From the editor's desk: Six-and-a-half impossible things

October 2019 News & Events

When it comes to people named Alice, there are two that are noteworthy in the greater scheme of things and specifically when it comes to security in South Africa. Interestingly enough, they both faced a red queen.

The first is Alice from the Resident Evil series of films. She’s relevant to security because she always manages to extract herself from impossible situations and, perhaps I’m just envious, but the fact that she simply kills all the zombies until there are none left is somehow satisfying although we don’t all have firearms that never run out of ammo.

After the recent announcement of the crime statistics for South Africa, perhaps a few of the above Alices could be added to the ranks of the police force? Ignoring the real toll of these numbers, in other words, the thousands upon thousands of lives damaged, traumatised and destroyed by criminal acts, the real depression hits when one considers that these war-like statistics have been massaged and bullied into providing the best results possible.


Andrew Seldon

You could be forgiven for thinking an improvement is impossible and making plans to move far away.
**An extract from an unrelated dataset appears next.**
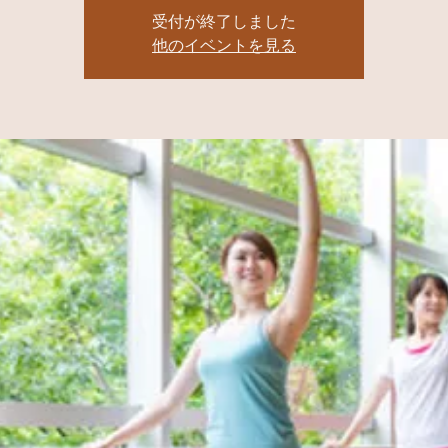
受付が終了しました
他のイベントを見る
Many have done so and with the ANC’s latest nincompoopery in terms of the NHI and propping up incompetent and irredeemable state-owned looting-troughs (or companies as the politically correct call them), funded by your pension, many others are making similar plans.
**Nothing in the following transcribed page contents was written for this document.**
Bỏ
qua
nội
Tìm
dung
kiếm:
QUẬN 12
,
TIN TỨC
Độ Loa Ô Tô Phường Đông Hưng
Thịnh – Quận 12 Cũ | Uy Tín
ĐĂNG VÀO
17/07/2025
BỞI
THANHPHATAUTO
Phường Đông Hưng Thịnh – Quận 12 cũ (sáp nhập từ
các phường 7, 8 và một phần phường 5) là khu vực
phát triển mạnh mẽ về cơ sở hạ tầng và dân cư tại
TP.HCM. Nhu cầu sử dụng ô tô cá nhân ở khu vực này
Now would be the traditional place to add in the joke about the last one to leave switching the lights off, but the Eskom trough has made that heartbreakingly unnecessary.

Which brings us to the second Alice who said: “There’s no use trying, one can’t believe impossible things.” (From Through the Looking-Glass by Lewis Carroll.)

Fortunately for Alice, the queen was on hand to disambiguate the realistic Alice, saying: "I daresay you haven’t had much practice. When I was your age, I always did it for half-an-hour a day. Why, sometimes I’ve believed as many as six impossible things before breakfast."

If Alice was the president of South Africa, she would probably have been shocked at that statement.

However, as it turns out using the logic of Wonderland (or South Africa these days), she wasn’t and in the 2010 movie about Alice she actually counts six impossible things while fighting the Jabberwocky:

1. There’s a potion that can make you shrink.

2. There’s a cake that can make you grow.

3. Animals can talk.

4. Cats can disappear.

5. There is a place called Wonderland.

6. She is able to slay the Jabberwocky.

What we need to decide is if there’s a South African Alice (or Alices) who can slay our Jabberwockies. Our Alice would have to have an extraordinarily strong constitution (not the one they plan on changing to suit themselves), a belief in the impossible (which is pretty standard if you were born in this country and are still here), and the courage to do the right thing instead of diving into the troughs.

Six impossible (South African) things

Our Alice would have more than six impossibilities to believe, but six should be enough to get her going. I would suggest they are:

1. The economy can be saved by careful management and effective action against corruption.

2. There are people in leadership who have the skills, ethics and common sense to manage the country properly; and there are those willing to fight corruption and crime instead of joining the looting spree.

3. The police force can become a professional, competent, politically neutral crime-fighting organisation.

4. The National Prosecuting Authority can prosecute criminals and not play political games.

5. The education system can actually educate and teach usable skills that prepare kids for the real world outside Wonderland.

6. A real public-private partnership will dramatically reduce the unemployment rate.

It’s all about believing impossible things. So, with the crime statistics behind us, I guess the question that remains is if there are enough people left in South Africa who can still stretch their minds to believe the impossible?

The Internet tells me that Albert Einstein said: “The world is a dangerous place to live, not because of the people who are evil, but because of the people who don’t do anything about it”. Since it was on the Internet it must obviously be a true quote from the genius.

And a half

In case you’re wondering about the headline to this article, the half-impossible thing to believe is that the reality TV show about the Zuma’s will be a complete failure and not even survive the first season. Although, perhaps some things really are impossible.

Lest we forget: CCTV Handbook 2019

October is also the month in which we publish the CCTV Handbook 2019. You should get it with your October issue of Hi- Tech Security Solutions. We hope the handbook provides readers with an interesting read as well as some food for thought about the future of their own businesses in the age of AI and the expansion of connected everything.